Vfl Wolfsburg z dwiema Polkami w składzie (Pajor i Kiedrzynek) walczył o zwycięstwo w Lidze Mistrzów. Jednak FC Barcelona zanotowała niesamowity powrót! Od 2:0 do 3-2!!

FC Barcelona wygrywa Ligę Mistrzyń 2022/2023, Ewa Pajor i Katarzyna Kiedrzynek bez trofeum. To już trzeci z rzędu Finał Ekipy z Katalonii, drugi wygrany. Warto podkreślić, że nasza rodaczka Ewa Pajor dotychczas trzykrotnie miała okazję na zdobycie Ligi Mistrzyń, ale za każdym razem Wolfsburg przegrywał w finale w sezonach 2015/2016, 2017/2018 i 2019/2020. Dzisiejszy finał znów pozostawia niedosyt, lecz zaznaczmy, że Polka została mistrzynią strzelczyń Ligi Mistrzyń, notując w końcowej klasyfikacji 9 bramek.

Polski akcent

Początek pierwszej połowy zaczął się kapitalnie dla Wilczyc, już w 3. minucie meczu Ewa Pajor sama odebrała piłkę przed polem karnym trochę zaspanej Lucy Bronze. Po czym huknęła z całych sił w prawy górny kąt bramki i tym samym Wolfsburg wyszedł na prowadzenie. To zdecydowanie rozjuszyło piłkarki z Hiszpanii. Zaczęły więcej atakować, ale wyraźnie nie mogły ze sobą współgrać. Miały wiele okazji, lecz niewykorzystane sytuacje się mszczą. Przekonały się o tym ponownie w 37. minucie, gdzie po pięknym dośrodkowaniu naszej rodaczki Ewy Pajor w idealną strefę, między dwie obrończynie do bramki przez strzał głową trafiła Alexandra Popp. W końcówce połowy Barcelona czekała tylko na gwizdek i zejście do szatni, aby móc wyciągnąć wnioski z błędów.

Walec Katalonii 

Tak też się stało: piłkarki z Hiszpanii po rozpoczęciu drugiej połowy zaczęły naciskać na rywala i to z jakim skutkiem! Już w 49. minucie do bramki trafiła Patricia Guijarro, a asystowała jej była, piłkarka Arsenalu, Caroline Graham Hansen. Dwie minuty później drugiego gola ponownie strzeliła Patricia Guijarro. I tak Barcelona wróciła znów do gry. 

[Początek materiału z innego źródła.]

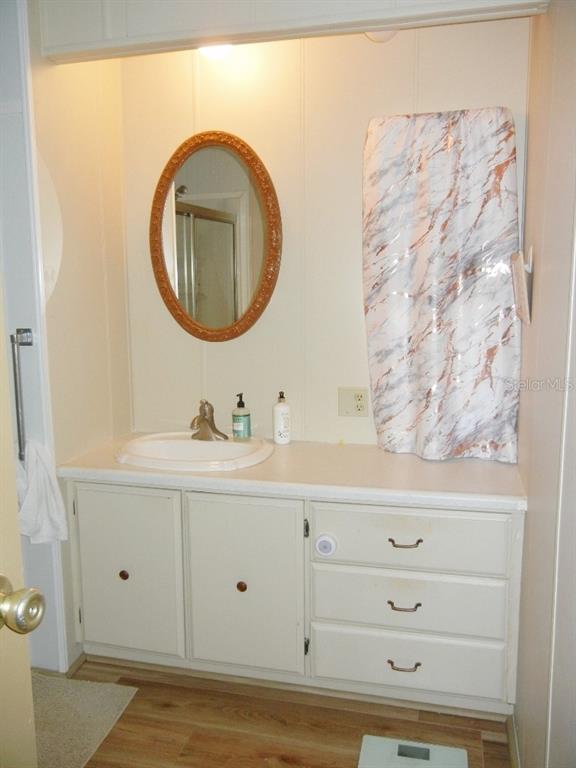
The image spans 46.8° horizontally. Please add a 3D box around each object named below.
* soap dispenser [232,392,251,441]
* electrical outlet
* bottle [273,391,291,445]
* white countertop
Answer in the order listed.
[{"bbox_3d":[-0.180,0.127,2.586,0.068,0.181,0.068,0,7,0],"label":"soap dispenser"},{"bbox_3d":[0.249,0.069,2.528,0.115,0.115,0.008,2,8,14],"label":"electrical outlet"},{"bbox_3d":[-0.023,0.129,2.576,0.065,0.198,0.065,-1,7,-8],"label":"bottle"},{"bbox_3d":[0.021,0.282,2.321,1.509,0.040,0.570,2,8,14],"label":"white countertop"}]

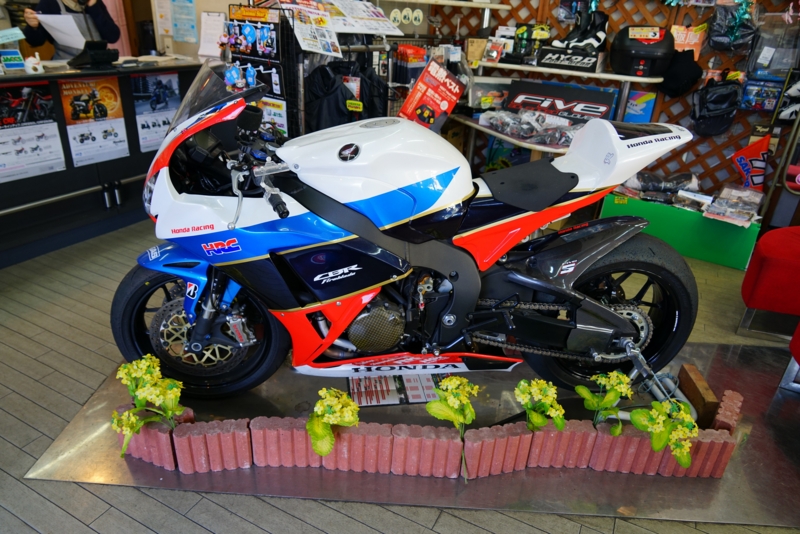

Piłkarki z Niemiec po tych dwóch szybkich golach rywalek zaczęły częściej atakować. Dwie dogodne sytuacje, aby wyjść ponownie na prowadzenie, miała Ewa Pajor, ale trafiała wprost w ręce bramkarki. Jak w pierwszej połowie Barcelona nie wykorzystywała swoich okazji, tak teraz role się odwróciły. W 70. minucie podczas zamieszania w polu karnym bramkarki z Niemiec piłkę przechwyciła Fridolina Rolfoe i wyprowadziła Barcelonę na prowadzenie, wykorzystując dogodną sytuację. Podbudowane wyjściem na prowadzenie piłkarki z La Ligi nie dawały szans na gola wyrównującego Wolfsburgowi. Wilczyce były bezradne i choć walczyły, do samego końca to zabrakło szczęścia. Niepotrzebne nerwy i przepychanki w doliczonym czasie gry wybiły z rytmu obie drużyny. W końcówce meczu sędzia rozdał wiele żółtych kartek. Cały mecz był bardzo emocjonujący, Barca zaliczyła przejście z piekła do nieba i tym samym po raz 2 wygrała Ligę Mistrzyń.